Trump criticizes Republican healthcare reform

His call for more funding, though, could make it more hard to sell the bill to House Republicans, who will meet with senators after a bill passes the Senate to reconcile the differences between the two legislative bodies.

The sources say the president did not say what aspects of the bill he was characterizing. But it did give fodder to Democrats who are likely to revel in Trump's derision of his party's bill. At a Rose Garden ceremony minutes after the bill's 217-213 House passage on May 4, Trump called it "a great plan". "So we have kept our promises". "This is a great plan, I actually think it will get even better". Johnson nearly certainly must be one of the 50 votes required to pass a GOP health care bill in the Senate.

A recurring line of opposition was that it doesn't fully cover Americans with pre-existing conditions.

Doubts over the future of the bill in the Senate rose after the Congressional Budget Office (CBO) issued a report in May predicting that if the Republican reform is to go ahead, 23 million people in the U.S. will lose their medical coverage within a decade.

If Trump feels this strongly about the Republican health care bill, why does he keep praising it in public?

Their push to extend coverage for more people comes as the Centers for Medicare and Medicaid Services released a new study that predicted that the House bill would cause almost 13 million more Americans to become uninsured over the next decade. Under reconciliation, the procedural process that Republicans are using to pass legislation to avoid a filibuster, the Senate debate is limited to 20 hours.

"We are still in discussions about what will be in the final product so it is premature to release any draft absent further member conversations and consensus", a senior Senate GOP aide told Axios Monday.

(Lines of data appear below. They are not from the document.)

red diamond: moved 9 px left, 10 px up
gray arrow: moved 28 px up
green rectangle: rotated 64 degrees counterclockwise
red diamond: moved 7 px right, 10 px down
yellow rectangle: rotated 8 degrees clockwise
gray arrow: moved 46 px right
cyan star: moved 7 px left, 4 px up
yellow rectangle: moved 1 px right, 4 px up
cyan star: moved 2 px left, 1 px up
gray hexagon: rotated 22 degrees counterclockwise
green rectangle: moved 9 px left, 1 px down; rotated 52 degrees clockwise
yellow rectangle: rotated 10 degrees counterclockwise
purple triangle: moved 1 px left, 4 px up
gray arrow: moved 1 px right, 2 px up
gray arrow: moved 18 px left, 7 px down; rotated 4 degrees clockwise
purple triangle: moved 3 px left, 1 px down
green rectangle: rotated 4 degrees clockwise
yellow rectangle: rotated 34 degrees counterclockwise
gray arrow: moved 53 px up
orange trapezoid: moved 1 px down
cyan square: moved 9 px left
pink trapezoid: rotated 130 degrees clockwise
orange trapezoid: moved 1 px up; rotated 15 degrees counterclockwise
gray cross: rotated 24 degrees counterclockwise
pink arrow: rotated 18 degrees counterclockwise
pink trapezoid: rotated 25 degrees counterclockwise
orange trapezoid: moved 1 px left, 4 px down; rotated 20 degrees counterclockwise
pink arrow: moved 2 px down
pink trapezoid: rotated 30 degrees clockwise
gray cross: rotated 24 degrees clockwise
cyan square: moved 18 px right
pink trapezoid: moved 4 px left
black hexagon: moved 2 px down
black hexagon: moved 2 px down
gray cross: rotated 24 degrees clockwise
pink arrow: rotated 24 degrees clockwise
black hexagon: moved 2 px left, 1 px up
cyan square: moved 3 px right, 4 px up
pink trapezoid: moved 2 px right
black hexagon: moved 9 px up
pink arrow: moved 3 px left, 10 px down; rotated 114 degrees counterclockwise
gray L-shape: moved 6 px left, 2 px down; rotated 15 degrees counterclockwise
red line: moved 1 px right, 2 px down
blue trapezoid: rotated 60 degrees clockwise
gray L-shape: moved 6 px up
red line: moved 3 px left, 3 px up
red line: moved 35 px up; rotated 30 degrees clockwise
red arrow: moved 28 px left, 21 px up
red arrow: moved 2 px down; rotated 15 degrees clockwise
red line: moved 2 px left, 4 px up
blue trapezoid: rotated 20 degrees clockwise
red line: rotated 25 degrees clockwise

One GOP Senate aide said there wasn't a lot of substance in the meeting. These included disagreements over phasing out Medicaid expansion to additional low-income people, easing some of the law's coverage requirements and reshaping subsidies the statute provides to millions of individuals buying policies.

The study estimates the House bill would also reduce federal spending by $328 billion over 10 years, compared with $119 billion in the CBO analysis.

Trump's comments, during a White House lunch with a group of 15 GOP senators from across the ideological spectrum, signaled that he may be willing to embrace a less-aggressive revision of the Affordable Care Act than Republicans have previously promised.

Americans deeply disapprove of the AHCA.

Doctors and hospitals opposed the House bill, as did the American Cancer Society and AARP.

Senate Republican Conference Chair John Thune, R-South Dakota, who attended the lunch, said Trump talked about "making sure that we have a bill that protects people with preexisting conditions" and how to design a tax credit for purchasing insurance that works for lower-income and elderly people in particular. "How do we do it?'" "The consequences would be awful to fail", adding: "Even worse than not passing a bill is passing a bill that makes the problems worse".

"The Senate is, as we speak, working tirelessly to improve this legislation and create an orderly framework to transition our healthcare economy away from the regulations and mandates and taxes of Obamacare to a patient-centered healthcare system built on personal responsibility, free-market competition, and state-based reform", Pence said in his remarks. McCaskill went on to say that she has "no idea of what's being proposed".